[Data visualization images]

········

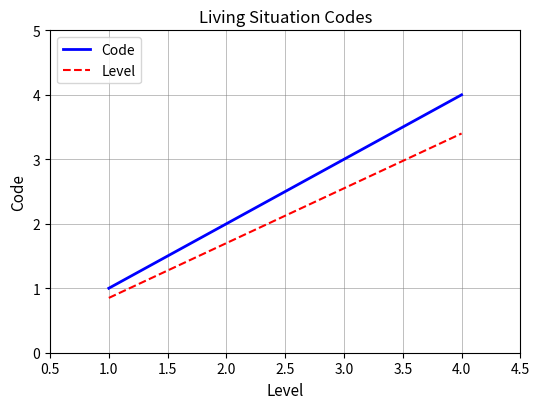

How many lines are shown in the chart?

2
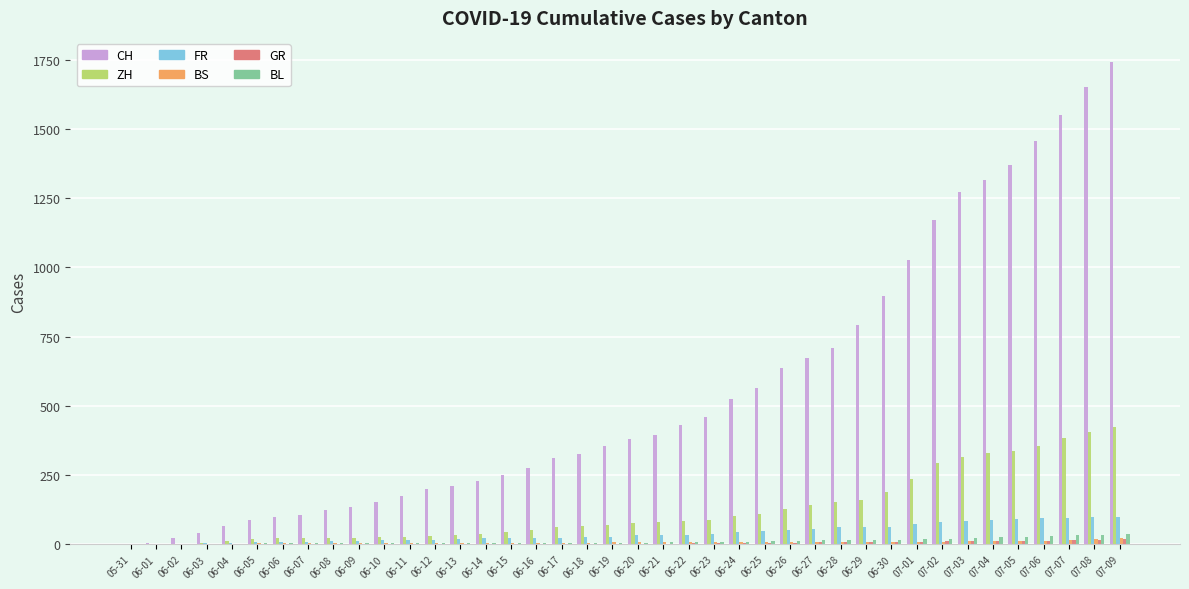

Which series changed the most between 06-04 and 06-28?

CH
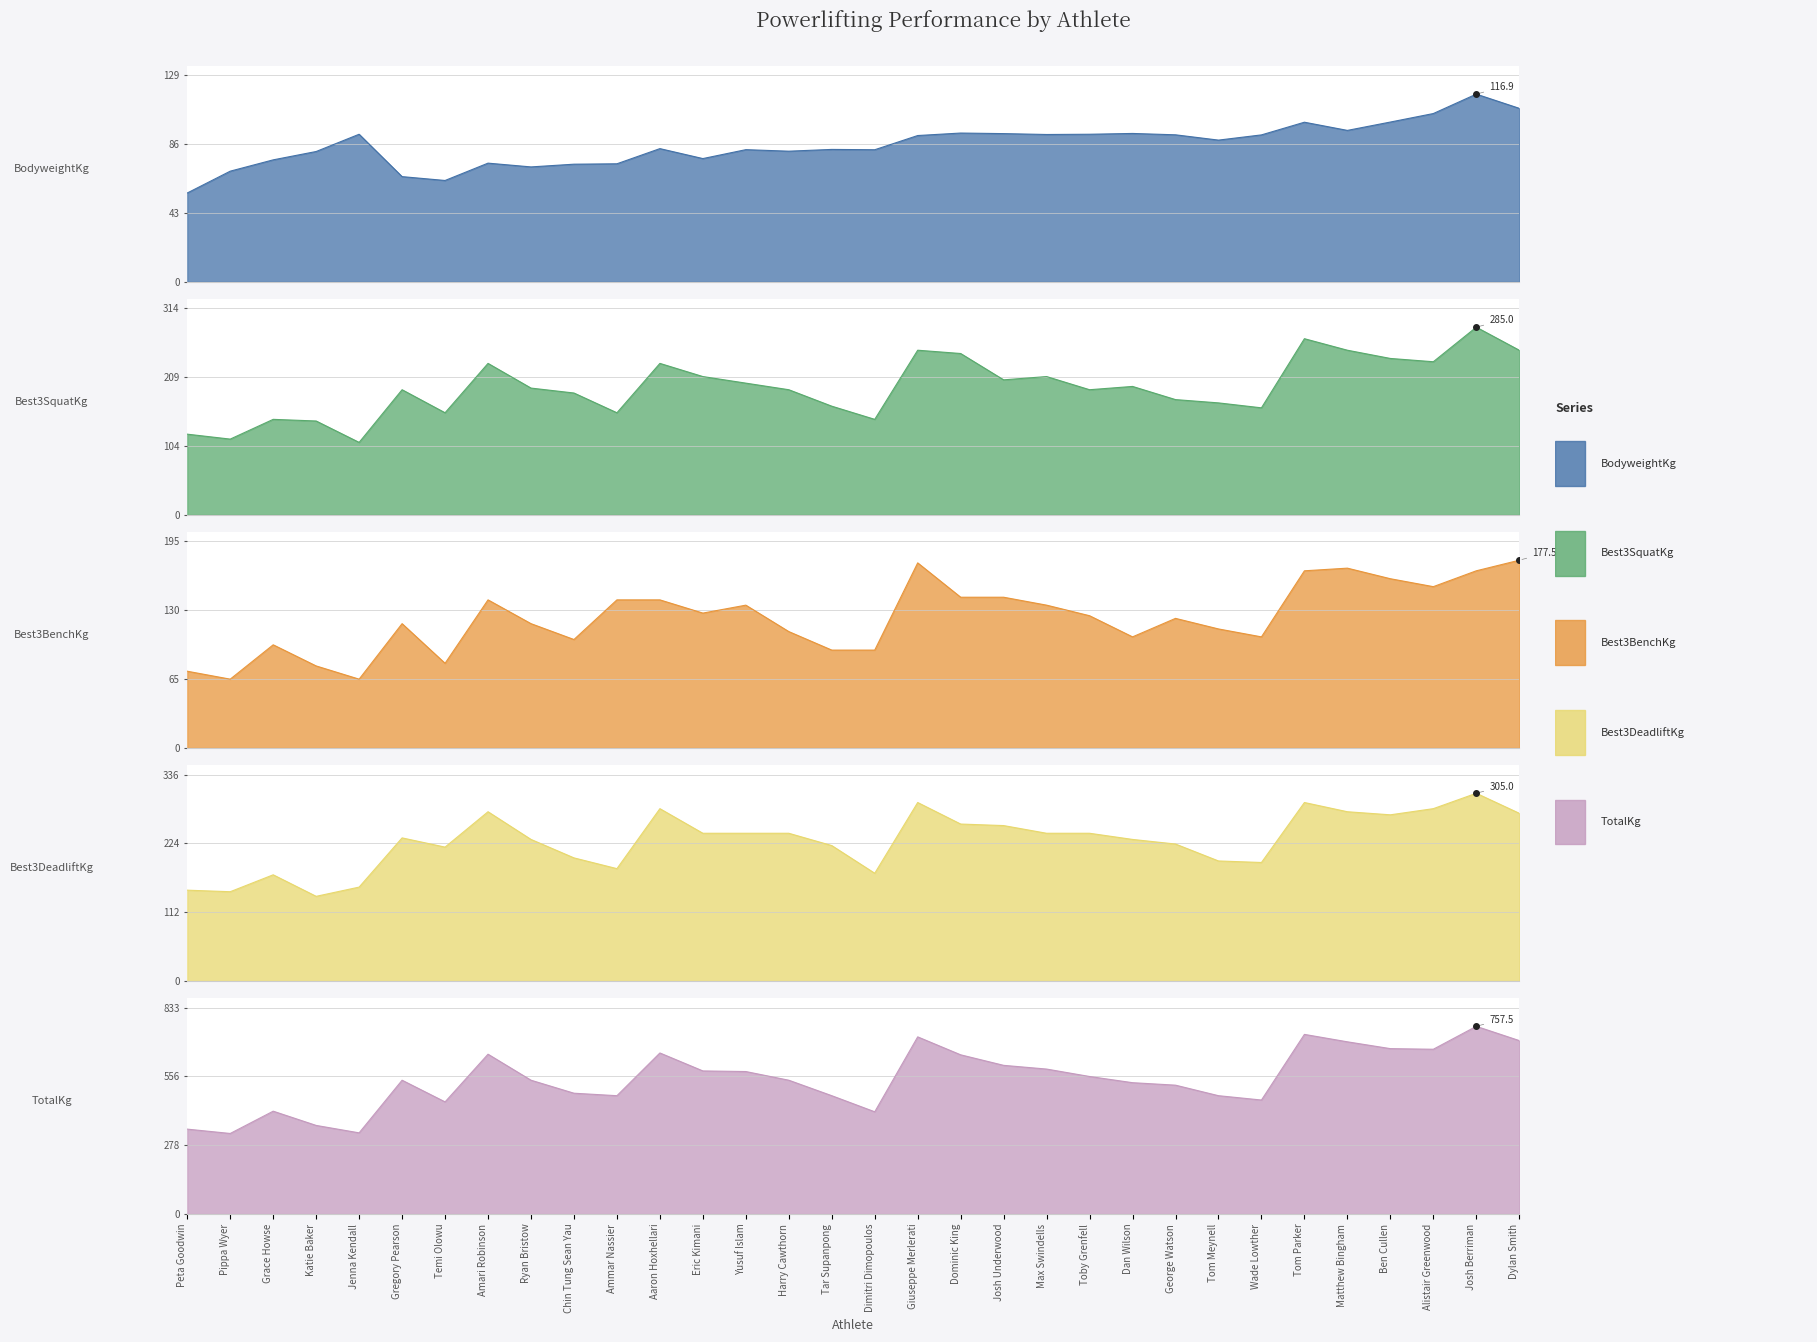

Which series has the largest total across all categories?

TotalKg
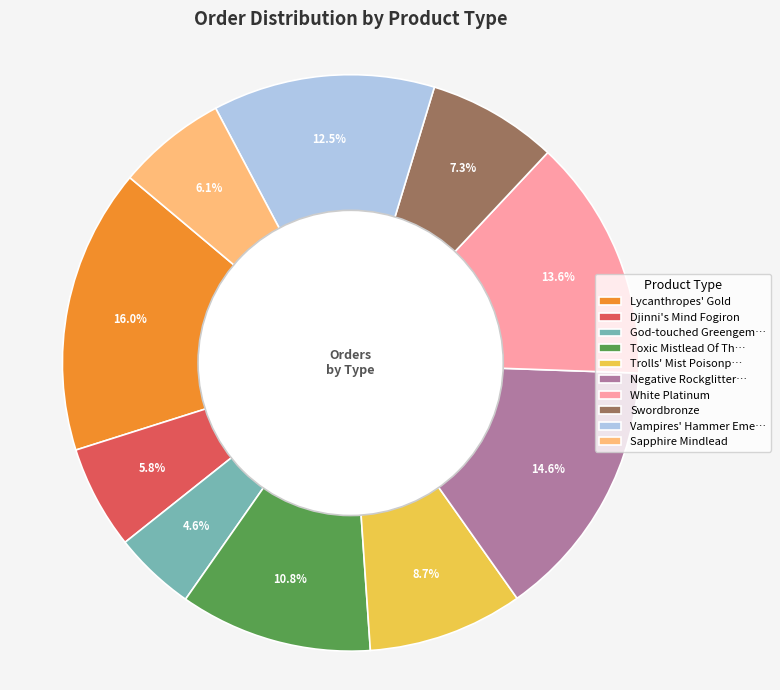

What is the smallest slice in the pie chart?

God-touched Greengem…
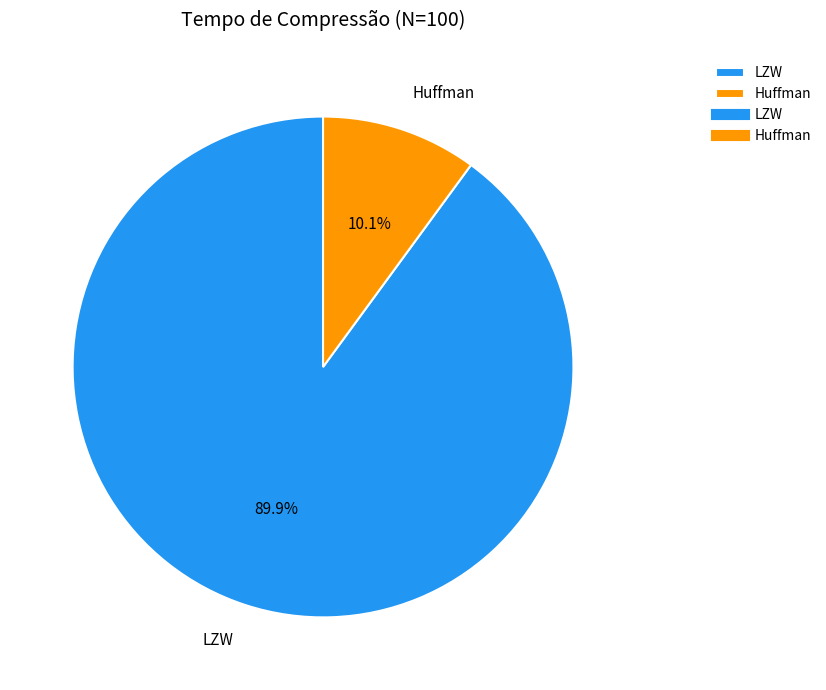

Which category has the biggest portion of the pie?

LZW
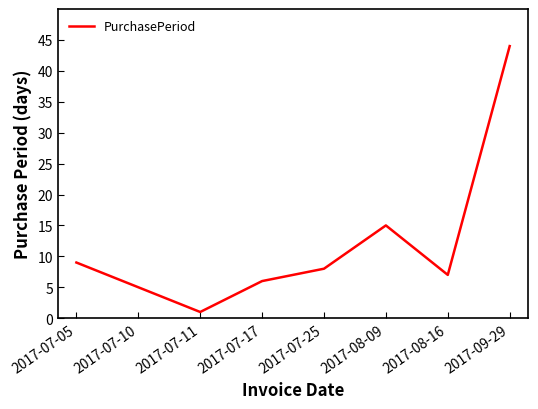

Does the chart have visible grid lines?

No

········

▶ [Instructions for the task] Set out the lines of the rows above as a Markdown table with the columns No. and Text. Number the lines in order, skip blank lines, and leave out the pictures.

▶ [Reply]
| No. | Text |
|---|---|
| 1 | How many lines are shown in the chart? |
| 2 | 2 |
| 3 | Which series changed the most between 06-04 and 06-28? |
| 4 | CH |
| 5 | Which series has the largest total across all categories? |
| 6 | TotalKg |
| 7 | What is the smallest slice in the pie chart? |
| 8 | God-touched Greengem… |
| 9 | Which category has the biggest portion of the pie? |
| 10 | LZW |
| 11 | Does the chart have visible grid lines? |
| 12 | No |